*** Opening of PASSAGE ***

A Simple Bus Journey

It was a bus journey, plain and simple.  I had returned to Manchester from Newcastle to visit with relatives in Oldham.  Catching the number 83 bus on Oldham Street near to Piccadilly Square was its usual array of watching and seeing strange characters (as in every city).   It was early afternoon and already the drunks lurched in to doorways to escape the chilling wind, each struggling to light up their roll-up cigarettes, young hoodies hanging around outside the game and slot machine parlours, their colourful language along with hawking and spitting incessantly totally devoid of any respect for the elderly women walking by, taxi cabs honking horns whilst careering around corners too quickly, people of all shapes and sizes milling, jostling, bumping, forcing their way through throngs of waiting people in bus queues, sheltering from the spattering of rain blown by the chilling wind.

*** Close of PASSAGE ***

- **PROMPT 1**
In the bus journey passage, on which street did the narrator catch the bus?
- **PROMPT 2**
Name every place mentioned in the bus journey passage.
- **PROMPT 3**
Carry on the account of the Manchester bus journey from the point where it stops.

*** Opening of EXTRACTED INFORMATION ***

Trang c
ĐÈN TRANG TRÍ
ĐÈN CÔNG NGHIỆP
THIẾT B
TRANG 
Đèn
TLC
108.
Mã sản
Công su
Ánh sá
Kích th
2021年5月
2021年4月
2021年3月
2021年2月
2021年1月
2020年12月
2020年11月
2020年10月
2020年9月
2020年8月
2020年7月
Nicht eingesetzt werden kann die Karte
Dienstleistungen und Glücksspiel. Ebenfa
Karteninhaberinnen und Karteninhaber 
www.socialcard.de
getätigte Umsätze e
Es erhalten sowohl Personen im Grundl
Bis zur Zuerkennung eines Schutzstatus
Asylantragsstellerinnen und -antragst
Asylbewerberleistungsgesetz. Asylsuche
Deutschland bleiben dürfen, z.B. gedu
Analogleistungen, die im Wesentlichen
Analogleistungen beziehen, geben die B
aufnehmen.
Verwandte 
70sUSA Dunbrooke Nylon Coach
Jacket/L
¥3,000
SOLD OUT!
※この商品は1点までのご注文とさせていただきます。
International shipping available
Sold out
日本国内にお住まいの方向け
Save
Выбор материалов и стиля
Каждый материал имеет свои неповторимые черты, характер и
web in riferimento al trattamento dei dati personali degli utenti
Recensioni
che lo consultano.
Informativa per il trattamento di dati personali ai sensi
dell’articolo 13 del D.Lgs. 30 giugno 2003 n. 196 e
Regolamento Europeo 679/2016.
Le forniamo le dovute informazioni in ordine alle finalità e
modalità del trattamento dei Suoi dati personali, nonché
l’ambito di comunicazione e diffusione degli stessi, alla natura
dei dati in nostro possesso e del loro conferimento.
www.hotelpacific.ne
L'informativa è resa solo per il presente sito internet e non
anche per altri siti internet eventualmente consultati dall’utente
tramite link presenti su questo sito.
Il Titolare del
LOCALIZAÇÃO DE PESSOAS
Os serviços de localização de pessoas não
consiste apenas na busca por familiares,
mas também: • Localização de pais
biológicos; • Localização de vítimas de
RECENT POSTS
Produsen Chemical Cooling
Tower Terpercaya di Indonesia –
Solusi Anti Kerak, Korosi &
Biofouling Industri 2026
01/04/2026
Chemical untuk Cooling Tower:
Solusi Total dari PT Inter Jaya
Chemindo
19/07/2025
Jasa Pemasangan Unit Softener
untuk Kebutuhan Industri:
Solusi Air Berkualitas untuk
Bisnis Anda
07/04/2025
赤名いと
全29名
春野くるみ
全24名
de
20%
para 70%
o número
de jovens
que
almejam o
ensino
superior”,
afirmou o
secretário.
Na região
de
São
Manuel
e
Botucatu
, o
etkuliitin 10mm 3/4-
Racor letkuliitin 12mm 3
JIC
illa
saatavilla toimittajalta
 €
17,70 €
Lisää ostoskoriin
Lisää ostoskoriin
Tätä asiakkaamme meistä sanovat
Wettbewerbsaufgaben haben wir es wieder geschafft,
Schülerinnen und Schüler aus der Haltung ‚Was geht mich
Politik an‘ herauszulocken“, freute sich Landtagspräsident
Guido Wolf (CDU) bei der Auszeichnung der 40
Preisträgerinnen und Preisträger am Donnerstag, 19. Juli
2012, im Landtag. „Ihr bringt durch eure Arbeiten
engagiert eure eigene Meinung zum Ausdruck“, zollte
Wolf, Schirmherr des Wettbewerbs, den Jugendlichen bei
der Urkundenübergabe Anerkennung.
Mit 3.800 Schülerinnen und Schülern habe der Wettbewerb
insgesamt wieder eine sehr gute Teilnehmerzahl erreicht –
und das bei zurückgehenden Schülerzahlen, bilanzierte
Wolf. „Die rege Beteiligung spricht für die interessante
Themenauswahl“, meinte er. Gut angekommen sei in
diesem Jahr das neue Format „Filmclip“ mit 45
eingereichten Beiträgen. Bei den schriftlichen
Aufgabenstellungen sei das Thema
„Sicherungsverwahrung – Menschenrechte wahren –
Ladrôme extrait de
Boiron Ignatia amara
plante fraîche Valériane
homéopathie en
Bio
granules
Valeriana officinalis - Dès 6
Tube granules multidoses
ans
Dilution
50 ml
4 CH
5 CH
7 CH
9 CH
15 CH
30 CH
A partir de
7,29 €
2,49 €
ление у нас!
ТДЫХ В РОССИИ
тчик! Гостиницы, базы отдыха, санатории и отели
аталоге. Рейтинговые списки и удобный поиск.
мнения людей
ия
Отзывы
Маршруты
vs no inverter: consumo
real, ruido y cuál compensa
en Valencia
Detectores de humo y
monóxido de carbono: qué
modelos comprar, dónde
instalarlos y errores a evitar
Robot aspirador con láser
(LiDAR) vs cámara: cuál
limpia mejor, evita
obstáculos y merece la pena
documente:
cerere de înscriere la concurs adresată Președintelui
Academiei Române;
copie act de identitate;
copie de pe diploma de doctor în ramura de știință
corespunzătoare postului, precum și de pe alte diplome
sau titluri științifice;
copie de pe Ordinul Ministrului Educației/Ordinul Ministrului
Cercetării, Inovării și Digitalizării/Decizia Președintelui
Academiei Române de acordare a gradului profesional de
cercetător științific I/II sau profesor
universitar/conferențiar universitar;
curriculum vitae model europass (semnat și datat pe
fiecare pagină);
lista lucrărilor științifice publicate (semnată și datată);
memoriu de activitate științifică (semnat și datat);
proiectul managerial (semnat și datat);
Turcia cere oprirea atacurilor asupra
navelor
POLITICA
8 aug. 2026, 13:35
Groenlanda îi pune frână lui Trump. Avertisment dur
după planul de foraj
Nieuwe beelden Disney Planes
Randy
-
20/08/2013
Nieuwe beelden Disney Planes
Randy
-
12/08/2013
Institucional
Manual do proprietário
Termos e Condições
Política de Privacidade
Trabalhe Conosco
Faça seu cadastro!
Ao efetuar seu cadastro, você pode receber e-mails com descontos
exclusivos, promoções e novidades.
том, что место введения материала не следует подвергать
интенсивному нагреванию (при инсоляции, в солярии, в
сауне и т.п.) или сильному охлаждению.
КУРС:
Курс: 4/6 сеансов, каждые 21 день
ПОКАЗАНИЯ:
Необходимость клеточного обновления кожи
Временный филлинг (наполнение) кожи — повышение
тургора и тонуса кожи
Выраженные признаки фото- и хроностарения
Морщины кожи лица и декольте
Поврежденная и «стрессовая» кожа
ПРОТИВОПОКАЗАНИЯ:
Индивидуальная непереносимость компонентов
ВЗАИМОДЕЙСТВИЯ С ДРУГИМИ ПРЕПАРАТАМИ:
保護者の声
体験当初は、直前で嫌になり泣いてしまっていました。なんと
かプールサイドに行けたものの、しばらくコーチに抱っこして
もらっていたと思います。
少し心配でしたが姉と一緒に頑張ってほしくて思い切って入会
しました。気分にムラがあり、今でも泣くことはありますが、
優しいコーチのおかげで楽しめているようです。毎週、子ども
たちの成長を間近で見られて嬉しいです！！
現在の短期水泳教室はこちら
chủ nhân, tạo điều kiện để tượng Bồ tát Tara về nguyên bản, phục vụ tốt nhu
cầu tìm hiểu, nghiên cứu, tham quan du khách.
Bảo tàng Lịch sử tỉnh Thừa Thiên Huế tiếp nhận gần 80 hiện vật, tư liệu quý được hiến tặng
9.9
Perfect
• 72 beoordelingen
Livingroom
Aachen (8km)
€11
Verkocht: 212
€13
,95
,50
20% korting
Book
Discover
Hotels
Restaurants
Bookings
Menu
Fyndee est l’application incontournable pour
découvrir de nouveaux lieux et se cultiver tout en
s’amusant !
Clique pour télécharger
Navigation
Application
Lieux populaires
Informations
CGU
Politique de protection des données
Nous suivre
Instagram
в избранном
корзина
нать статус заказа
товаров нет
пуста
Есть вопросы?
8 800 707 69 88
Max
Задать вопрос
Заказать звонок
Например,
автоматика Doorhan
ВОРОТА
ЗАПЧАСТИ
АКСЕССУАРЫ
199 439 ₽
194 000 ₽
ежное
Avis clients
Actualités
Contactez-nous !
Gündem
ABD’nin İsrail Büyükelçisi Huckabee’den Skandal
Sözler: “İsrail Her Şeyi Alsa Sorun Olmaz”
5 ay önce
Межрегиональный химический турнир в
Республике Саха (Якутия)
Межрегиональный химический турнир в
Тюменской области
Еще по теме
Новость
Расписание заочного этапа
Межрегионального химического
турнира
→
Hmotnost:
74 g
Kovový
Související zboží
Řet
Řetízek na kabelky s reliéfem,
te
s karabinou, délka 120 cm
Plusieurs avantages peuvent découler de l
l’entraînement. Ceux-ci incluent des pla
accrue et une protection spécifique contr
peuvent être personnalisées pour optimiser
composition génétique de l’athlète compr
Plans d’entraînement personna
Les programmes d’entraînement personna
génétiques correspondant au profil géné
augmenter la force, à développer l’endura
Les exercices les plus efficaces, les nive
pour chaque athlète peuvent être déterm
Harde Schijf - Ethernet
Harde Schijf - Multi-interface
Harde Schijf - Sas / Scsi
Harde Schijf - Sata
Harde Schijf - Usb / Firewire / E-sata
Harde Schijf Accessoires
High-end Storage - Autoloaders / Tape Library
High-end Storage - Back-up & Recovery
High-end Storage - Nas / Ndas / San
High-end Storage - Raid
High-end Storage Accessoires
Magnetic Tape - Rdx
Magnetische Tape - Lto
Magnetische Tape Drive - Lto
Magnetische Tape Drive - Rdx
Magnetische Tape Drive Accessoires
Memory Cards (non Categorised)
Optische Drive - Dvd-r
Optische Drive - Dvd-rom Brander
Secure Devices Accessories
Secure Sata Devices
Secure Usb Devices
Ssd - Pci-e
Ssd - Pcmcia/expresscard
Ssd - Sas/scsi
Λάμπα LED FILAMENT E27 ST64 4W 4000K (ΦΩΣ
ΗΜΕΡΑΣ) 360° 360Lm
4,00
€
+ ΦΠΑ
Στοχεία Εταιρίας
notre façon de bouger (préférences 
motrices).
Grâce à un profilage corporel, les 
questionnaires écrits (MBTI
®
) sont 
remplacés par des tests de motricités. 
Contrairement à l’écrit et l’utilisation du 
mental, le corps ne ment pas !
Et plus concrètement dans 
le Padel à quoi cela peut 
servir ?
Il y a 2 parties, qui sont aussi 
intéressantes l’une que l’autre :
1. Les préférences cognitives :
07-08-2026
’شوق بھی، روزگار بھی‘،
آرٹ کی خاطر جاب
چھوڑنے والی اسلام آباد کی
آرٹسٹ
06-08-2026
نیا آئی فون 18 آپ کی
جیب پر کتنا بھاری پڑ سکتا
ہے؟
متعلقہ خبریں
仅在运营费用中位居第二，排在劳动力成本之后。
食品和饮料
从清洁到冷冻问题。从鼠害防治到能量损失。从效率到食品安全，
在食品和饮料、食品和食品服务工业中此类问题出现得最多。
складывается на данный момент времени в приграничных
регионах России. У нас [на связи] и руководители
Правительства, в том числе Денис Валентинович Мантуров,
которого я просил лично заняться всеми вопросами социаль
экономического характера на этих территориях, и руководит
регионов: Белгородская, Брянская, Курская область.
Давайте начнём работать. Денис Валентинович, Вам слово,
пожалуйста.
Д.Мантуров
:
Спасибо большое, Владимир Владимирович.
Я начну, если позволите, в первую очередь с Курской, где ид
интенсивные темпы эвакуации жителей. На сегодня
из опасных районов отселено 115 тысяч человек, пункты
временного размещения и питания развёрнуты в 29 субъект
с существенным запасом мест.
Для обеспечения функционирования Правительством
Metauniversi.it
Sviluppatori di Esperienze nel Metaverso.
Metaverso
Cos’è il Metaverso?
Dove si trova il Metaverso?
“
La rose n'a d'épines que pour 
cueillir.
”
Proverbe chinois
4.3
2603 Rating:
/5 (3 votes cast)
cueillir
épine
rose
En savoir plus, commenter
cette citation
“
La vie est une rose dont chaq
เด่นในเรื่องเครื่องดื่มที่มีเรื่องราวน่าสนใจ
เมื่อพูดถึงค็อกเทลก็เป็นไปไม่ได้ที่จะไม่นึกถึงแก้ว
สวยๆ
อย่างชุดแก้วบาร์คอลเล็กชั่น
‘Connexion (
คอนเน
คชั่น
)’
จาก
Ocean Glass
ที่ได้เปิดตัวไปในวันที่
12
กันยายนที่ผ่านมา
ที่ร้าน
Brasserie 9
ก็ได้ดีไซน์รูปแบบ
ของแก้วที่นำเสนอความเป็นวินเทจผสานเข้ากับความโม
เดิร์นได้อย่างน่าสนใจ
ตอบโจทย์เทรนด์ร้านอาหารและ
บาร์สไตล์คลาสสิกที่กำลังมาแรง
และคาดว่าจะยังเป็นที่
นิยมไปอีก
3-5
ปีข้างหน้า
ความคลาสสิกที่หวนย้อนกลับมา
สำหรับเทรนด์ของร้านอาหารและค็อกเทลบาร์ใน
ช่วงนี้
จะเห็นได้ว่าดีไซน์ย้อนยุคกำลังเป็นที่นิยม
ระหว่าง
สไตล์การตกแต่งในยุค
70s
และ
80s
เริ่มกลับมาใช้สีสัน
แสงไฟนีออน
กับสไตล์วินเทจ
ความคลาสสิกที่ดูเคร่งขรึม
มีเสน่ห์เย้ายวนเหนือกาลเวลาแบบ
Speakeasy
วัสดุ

*** Close of EXTRACTED INFORMATION ***

- **WRITTEN RESPONSE 1**
Oldham Street, near Piccadilly Square.

- **WRITTEN RESPONSE 2**
Manchester, Newcastle, Oldham, Oldham Street, Piccadilly Square

- **WRITTEN RESPONSE 3**
The bus arrived and I took my place on a seat near to the front of the bus in the bay designed for those parents with prams or the disabled, my having a very large suitcase that I needed to park out of the way of other passengers.  Many other passengers follow me to take their seats downstairs or jog up the steps to the top deck.  And so, the journey began with the usual bumping uncomfortably along, hanging on to grab handles, muscles straining to resist the sharp braking of an inconsiderate bus driver, swerving around traffic queues, stopping quickly for more passengers and then again, more sharp acceleration even before the elderly people have gotten to their seats, seeing them grab for handles and stumble past.  Typical bus rides hundreds of thousands of people endure each and every day.

Arrival in Oldham and the bus has to stop in the town centre.  Two people get on to the bus and pay their fares but just before the driver has a chance to set off on his next imaginary fantasy lap of a grand Prix Circuit I hear a mans voice outside saying “Yes, this is our bus, come on, hurry up.”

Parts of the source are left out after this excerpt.